Al día siguiente, mi padre me llamó llorando y me dijo que el abuelo ya estaba con el Padre. Ni siquiera tuve que contar lo que había pasado. El padre David dio por terminadas las vacaciones y volvimos a Milán. Esa noche me acompañó una amiga al rosario, y a ver a mi abuelo, con una cercanía que recordaré toda mi vida.

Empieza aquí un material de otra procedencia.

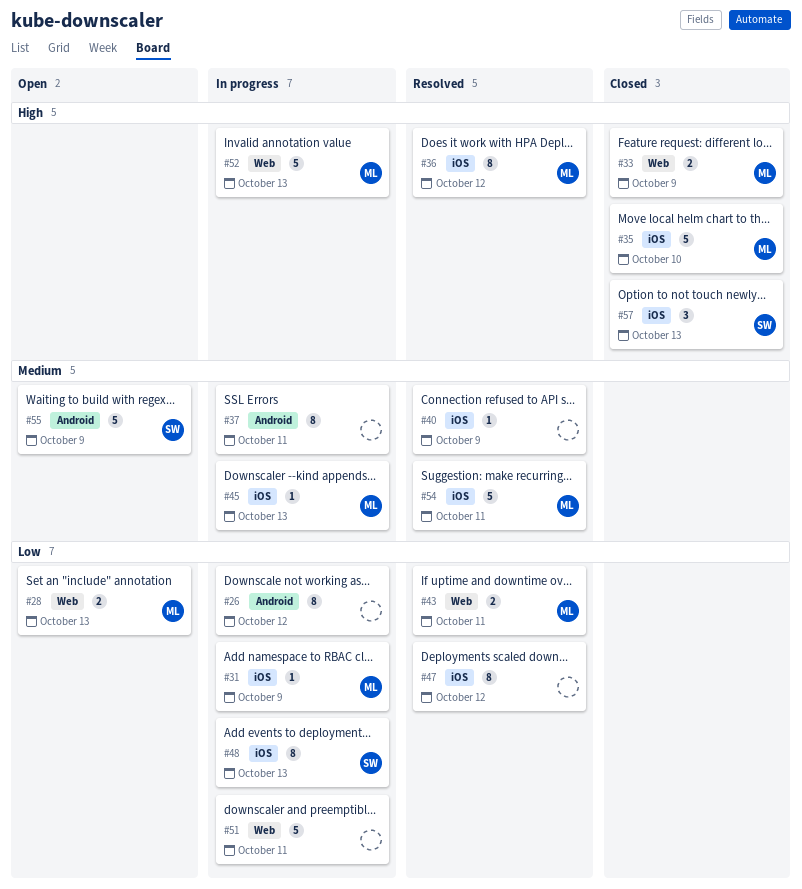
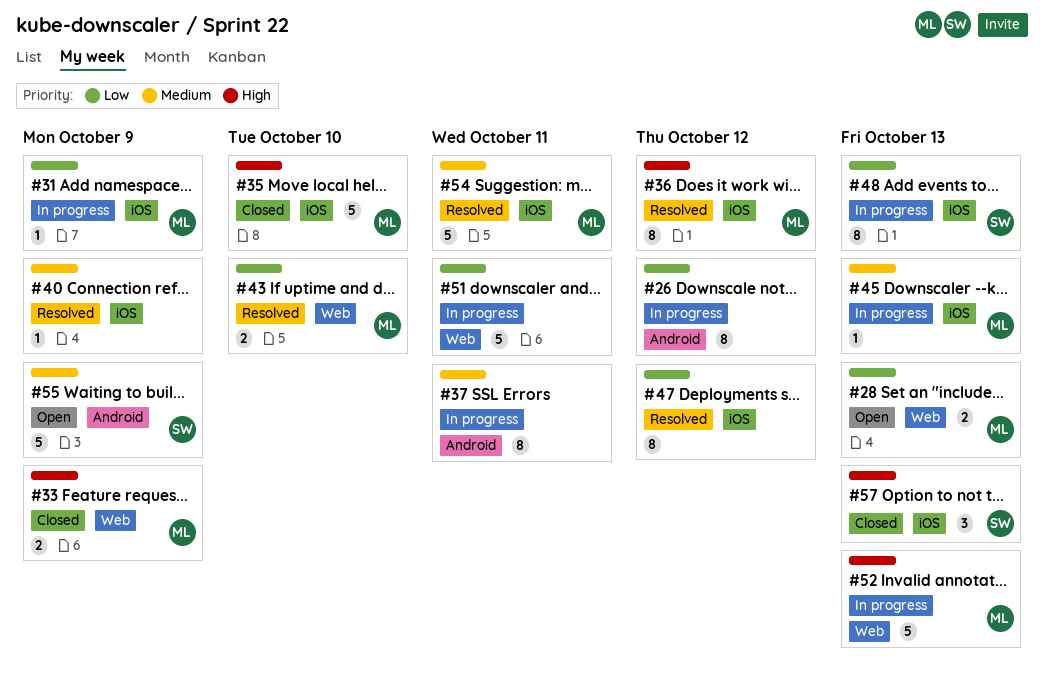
#43, due: Oct 11 -> Oct 10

El día del funeral, me puse de acuerdo con mi hermana Anna y mis primas para no ir totalmente vestidas de negro, y casualmente todas nos pusimos una camisa blanca, como mostrando una extraña paz en medio del dolor por la pérdida. La iglesia estaba llena de gente y en el altar se podían contar catorce sacerdotes, todos habían conocido a mi abuelo por un motivo u otro. Era gente agradecida, gente a la que él había amado. Siendo honesta, no recuerdo muy bien lo que se dijo, pero todavía puedo notar esa sensación de abrazo que sentí, una certeza increíble de que no todo acababa ahí. Al final habló mi abuela. Creo que no hay palabras mejores para expresar lo que vivimos esos días, pero también la vida entera de mi abuelo: «La última tarde que pasamos juntos estuvimos charlando sobre la buena vida que Dios nos había concedido. Hemos tenido mucho, hemos nacido y crecido en paz, en un lugar privilegiado, con familias que se quieren y con satisfacciones laborales. Pero el mayor regalo ha sido el encuentro con la compañía de la Iglesia, que nos ha abrazado y educado a través de rostros amigos, de los que vosotros sois signo. Acabamos la conversación profundamente conmovidos y agradecidos. Y también doy gracias por estos dieciséis días que Dios nos ha donado. Días de preocupación y de dolor, sí, pero para nosotros ha sido un tiempo para adentrarnos en el misterio de la vida y de la muerte, para redescubrirnos más unidos: en familia, con amigos, en esta compañía. Hemos visto y sentido a nuestro alrededor, verdaderamente, una “nube” de afecto y de oración que nos ha acompañado y consolado. Para mí, la gratitud es la clave de este momento. Lloro, pero no puedo dejar de dar gracias: a vosotros, a la compañía de la Iglesia, en definitiva a Dios». Al final, canté La Festa sta per cominciare (La fiesta está a punto de empezar, ndt.) de Antonio Anastasio, con la voz temblorosa por la conmoción, tanto que luego me rompí en un llanto liberador, lleno de emociones, recuerdos y preguntas.

Podría contar muchísimos otros momentos, conversaciones y pensamientos que compartir con familiares y amigos, pero creo que ya he expresado lo que ha supuesto para mí la muerte de mi abuelo y este momento de paso que tanto nos ha marcado.